**Exercise**
Reproduce the lines of the material below without any changes, starting at the line that contains "Horse with a" and ending after the line that contains "[364, 305, 394, 330]".

(Data for review)

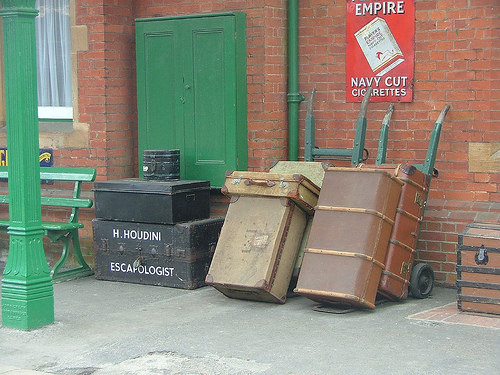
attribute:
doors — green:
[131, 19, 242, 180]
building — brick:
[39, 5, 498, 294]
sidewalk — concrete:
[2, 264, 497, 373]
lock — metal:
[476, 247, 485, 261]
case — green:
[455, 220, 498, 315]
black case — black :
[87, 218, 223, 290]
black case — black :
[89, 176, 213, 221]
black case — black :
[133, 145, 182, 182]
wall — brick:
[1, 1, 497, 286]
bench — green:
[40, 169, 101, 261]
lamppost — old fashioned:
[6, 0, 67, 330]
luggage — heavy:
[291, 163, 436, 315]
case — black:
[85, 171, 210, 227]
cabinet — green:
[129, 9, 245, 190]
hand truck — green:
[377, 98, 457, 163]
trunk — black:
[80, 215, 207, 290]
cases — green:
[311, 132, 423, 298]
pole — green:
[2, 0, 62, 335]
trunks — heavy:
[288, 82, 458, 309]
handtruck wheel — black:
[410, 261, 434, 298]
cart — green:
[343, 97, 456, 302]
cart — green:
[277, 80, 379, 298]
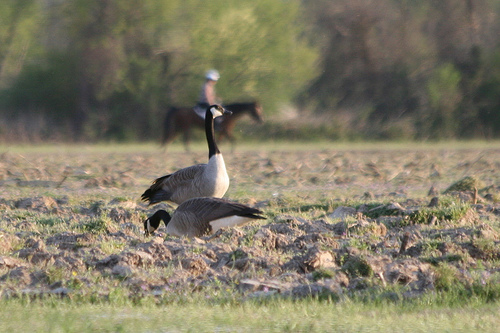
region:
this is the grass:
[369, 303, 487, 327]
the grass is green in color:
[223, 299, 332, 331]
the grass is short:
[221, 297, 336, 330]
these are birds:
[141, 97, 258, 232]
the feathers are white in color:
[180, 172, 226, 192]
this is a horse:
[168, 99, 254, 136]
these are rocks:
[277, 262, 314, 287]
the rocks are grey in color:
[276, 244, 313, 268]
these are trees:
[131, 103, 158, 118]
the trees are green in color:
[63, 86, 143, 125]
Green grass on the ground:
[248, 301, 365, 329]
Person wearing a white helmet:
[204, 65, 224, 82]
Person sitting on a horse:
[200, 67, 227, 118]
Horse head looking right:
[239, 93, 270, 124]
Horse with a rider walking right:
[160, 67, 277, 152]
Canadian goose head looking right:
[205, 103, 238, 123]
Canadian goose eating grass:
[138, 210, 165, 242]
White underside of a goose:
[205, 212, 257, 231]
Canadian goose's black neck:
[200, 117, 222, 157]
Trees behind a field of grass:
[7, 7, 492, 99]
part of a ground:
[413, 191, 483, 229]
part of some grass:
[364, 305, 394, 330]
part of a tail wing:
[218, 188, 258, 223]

(End Data for review)
(Data for review)

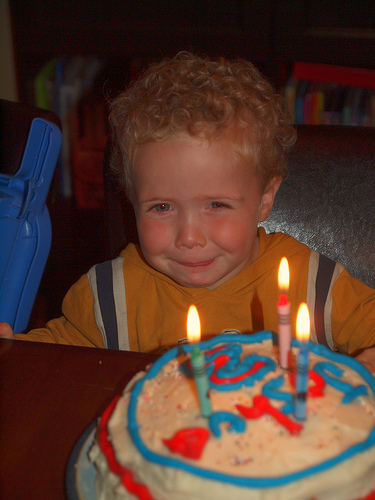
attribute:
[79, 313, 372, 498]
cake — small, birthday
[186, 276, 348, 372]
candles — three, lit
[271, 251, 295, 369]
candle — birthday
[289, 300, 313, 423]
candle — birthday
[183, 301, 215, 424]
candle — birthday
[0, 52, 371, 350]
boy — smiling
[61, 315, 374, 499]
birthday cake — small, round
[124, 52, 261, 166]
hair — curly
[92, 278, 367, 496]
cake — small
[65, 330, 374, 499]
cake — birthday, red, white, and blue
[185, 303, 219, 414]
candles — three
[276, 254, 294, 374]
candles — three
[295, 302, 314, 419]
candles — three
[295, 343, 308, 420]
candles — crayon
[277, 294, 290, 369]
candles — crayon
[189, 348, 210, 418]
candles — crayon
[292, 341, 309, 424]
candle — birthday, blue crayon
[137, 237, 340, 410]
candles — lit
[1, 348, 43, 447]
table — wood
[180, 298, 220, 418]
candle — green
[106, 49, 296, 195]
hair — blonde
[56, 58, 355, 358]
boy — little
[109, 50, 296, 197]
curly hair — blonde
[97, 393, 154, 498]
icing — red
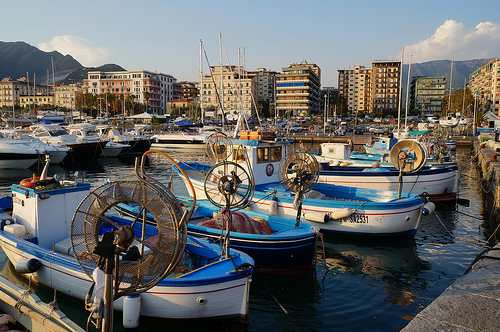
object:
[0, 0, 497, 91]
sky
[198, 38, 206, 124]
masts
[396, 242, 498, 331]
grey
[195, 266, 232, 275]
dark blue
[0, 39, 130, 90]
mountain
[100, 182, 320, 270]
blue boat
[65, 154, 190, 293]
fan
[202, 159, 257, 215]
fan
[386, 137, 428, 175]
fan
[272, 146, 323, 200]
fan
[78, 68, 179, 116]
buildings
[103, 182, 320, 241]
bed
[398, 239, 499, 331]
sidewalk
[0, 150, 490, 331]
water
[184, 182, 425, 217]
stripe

(End Data for review)

**Answer**
Horse with a rider walking right:
[160, 67, 277, 152]
Canadian goose head looking right:
[205, 103, 238, 123]
Canadian goose eating grass:
[138, 210, 165, 242]
White underside of a goose:
[205, 212, 257, 231]
Canadian goose's black neck:
[200, 117, 222, 157]
Trees behind a field of grass:
[7, 7, 492, 99]
part of a ground:
[413, 191, 483, 229]
part of some grass:
[364, 305, 394, 330]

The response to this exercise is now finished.